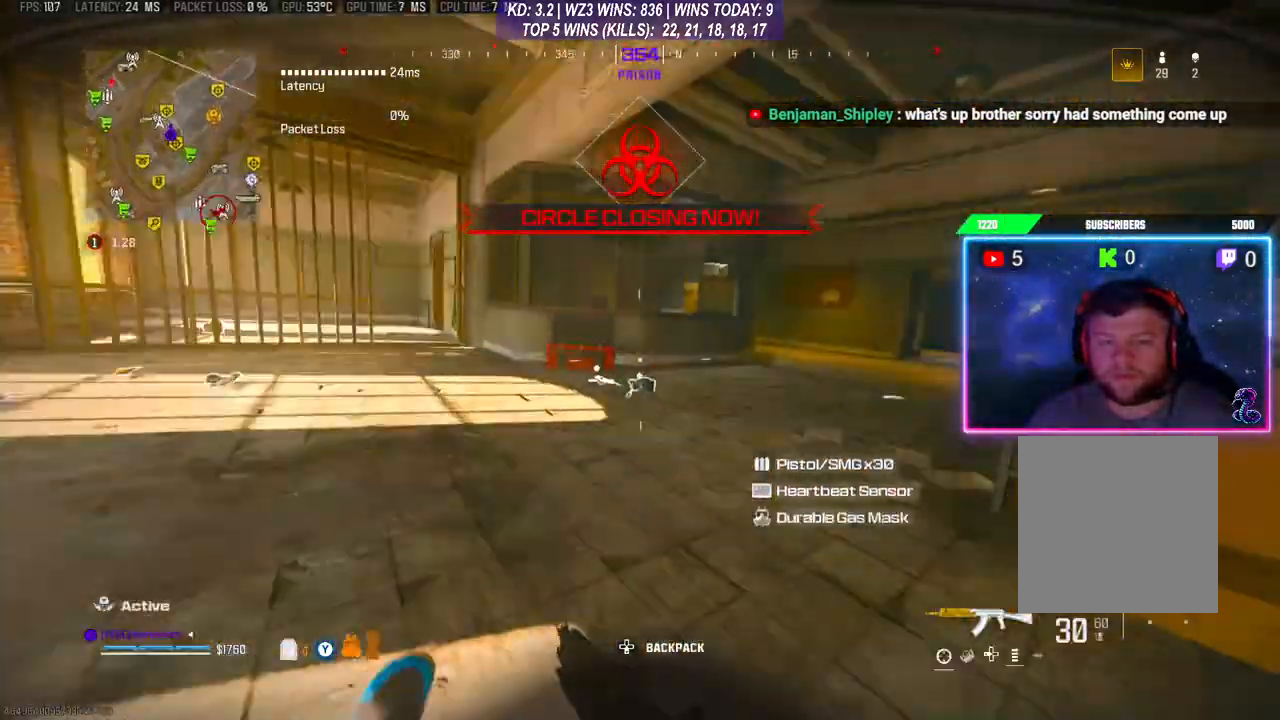
{"buttons": [], "left_stick": "right", "right_stick": "center", "events": [[100, "right_stick", "center"], [200, "left_stick", "up-right"], [300, "left_stick", "right"], [367, "Y", "down"], [467, "Y", "up"]]}
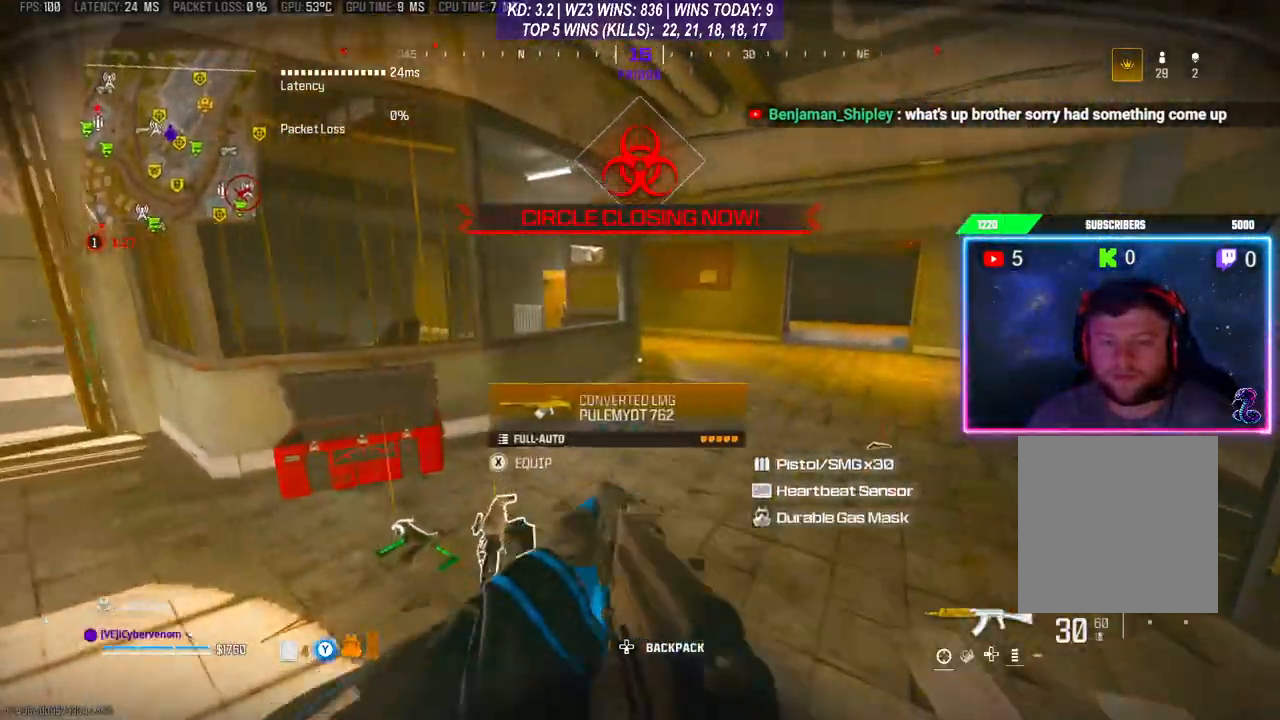
{"buttons": [], "left_stick": "left", "right_stick": "down-left", "events": [[67, "left_stick", "center"], [167, "right_stick", "right"], [333, "right_stick", "center"], [467, "right_stick", "down-left"], [500, "left_stick", "left"]]}
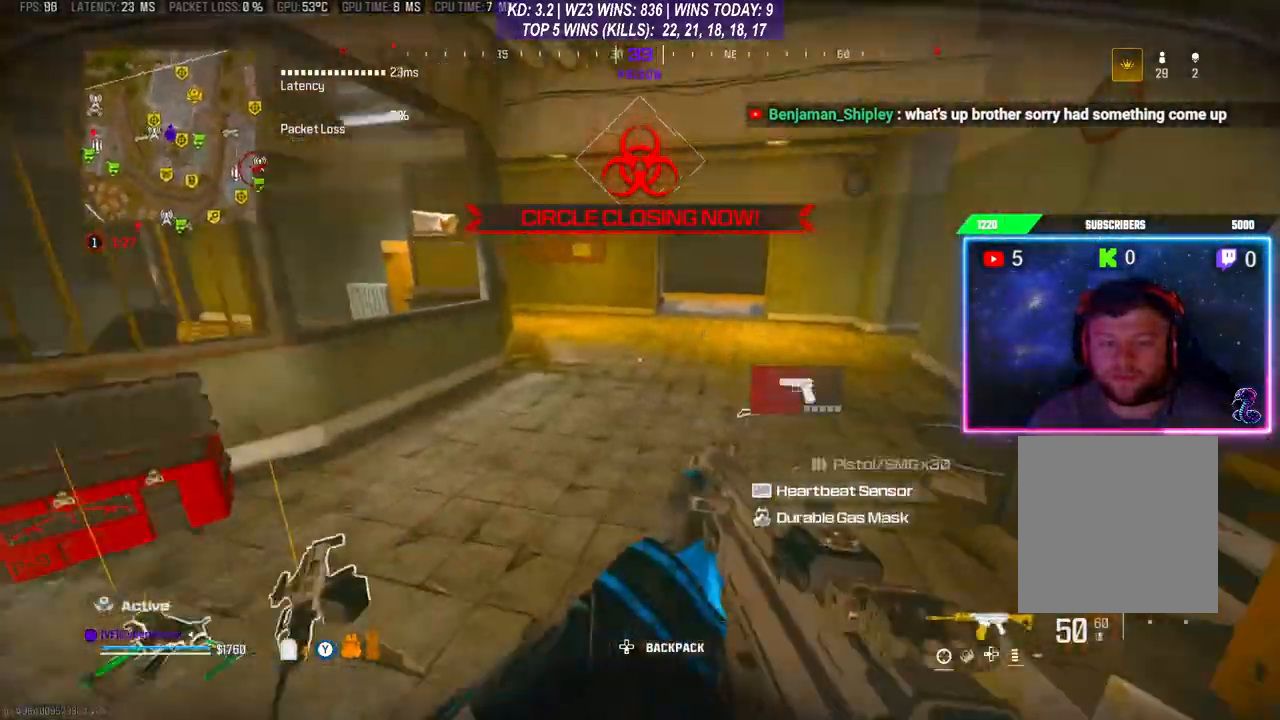
{"buttons": ["X"], "left_stick": "center", "right_stick": "center", "events": [[67, "left_stick", "down-left"], [133, "right_stick", "center"], [200, "left_stick", "left"], [233, "Y", "down"], [300, "Y", "up"], [333, "left_stick", "center"], [467, "X", "down"]]}
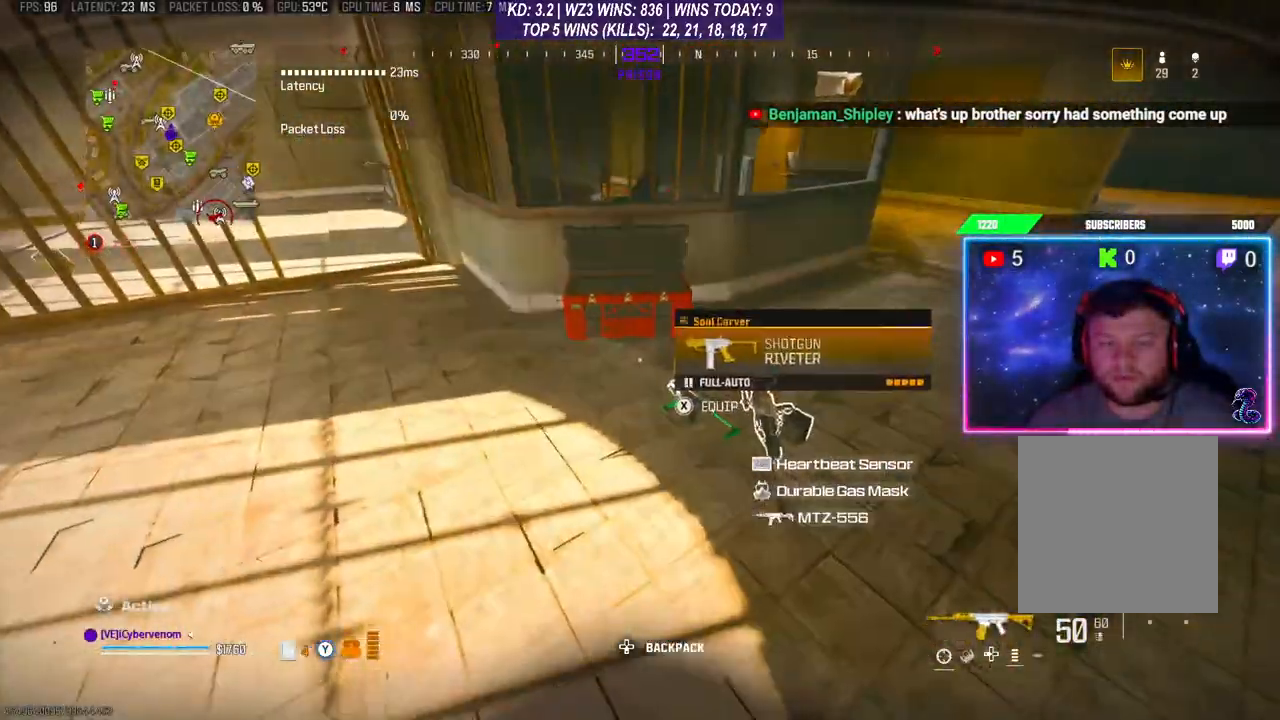
{"buttons": [], "left_stick": "up-right", "right_stick": "right", "events": [[33, "X", "up"], [33, "left_stick", "right"], [267, "left_stick", "up-right"], [267, "right_stick", "up-right"], [467, "right_stick", "right"]]}
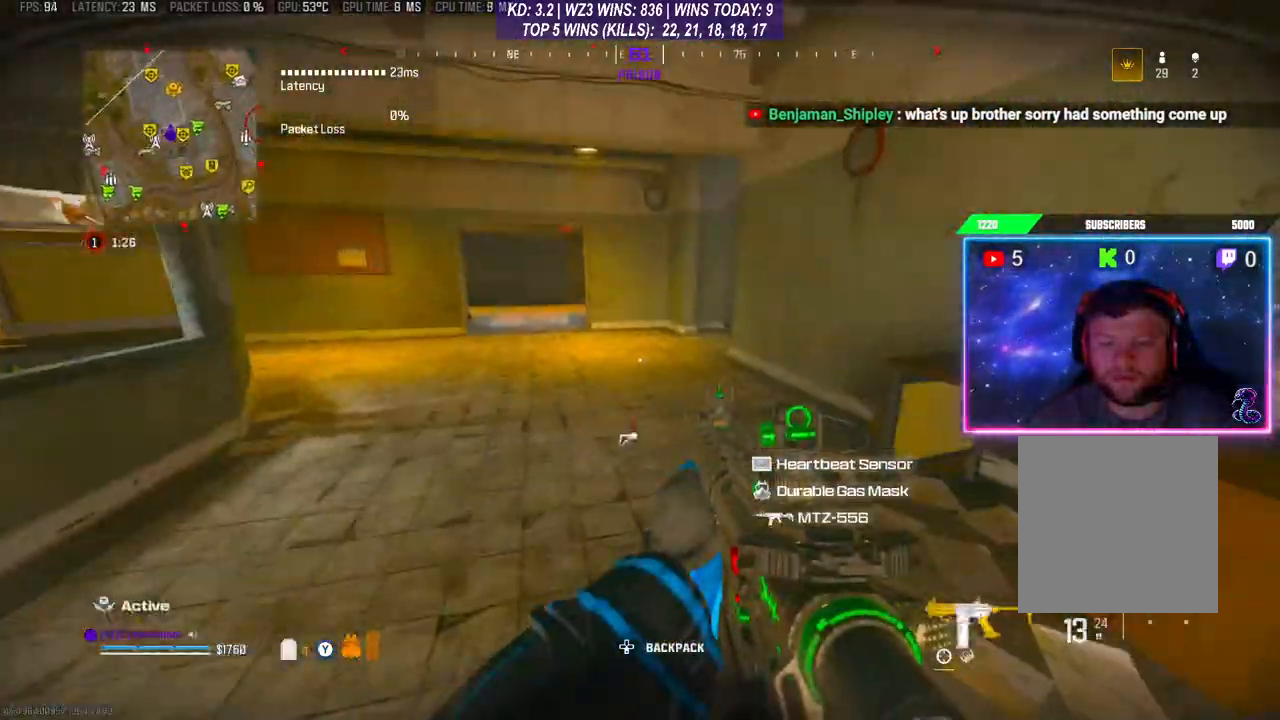
{"buttons": [], "left_stick": "center", "right_stick": "center", "events": [[233, "left_stick", "center"], [300, "right_stick", "center"], [433, "Y", "down"], [500, "Y", "up"]]}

## Required work
Search the data for the string "down" and copy out every line where it is found.

## Reply to the task
{"buttons": [], "left_stick": "right", "right_stick": "center", "events": [[100, "right_stick", "center"], [200, "left_stick", "up-right"], [300, "left_stick", "right"], [367, "Y", "down"], [467, "Y", "up"]]}
{"buttons": [], "left_stick": "left", "right_stick": "down-left", "events": [[67, "left_stick", "center"], [167, "right_stick", "right"], [333, "right_stick", "center"], [467, "right_stick", "down-left"], [500, "left_stick", "left"]]}
{"buttons": ["X"], "left_stick": "center", "right_stick": "center", "events": [[67, "left_stick", "down-left"], [133, "right_stick", "center"], [200, "left_stick", "left"], [233, "Y", "down"], [300, "Y", "up"], [333, "left_stick", "center"], [467, "X", "down"]]}
{"buttons": [], "left_stick": "center", "right_stick": "center", "events": [[233, "left_stick", "center"], [300, "right_stick", "center"], [433, "Y", "down"], [500, "Y", "up"]]}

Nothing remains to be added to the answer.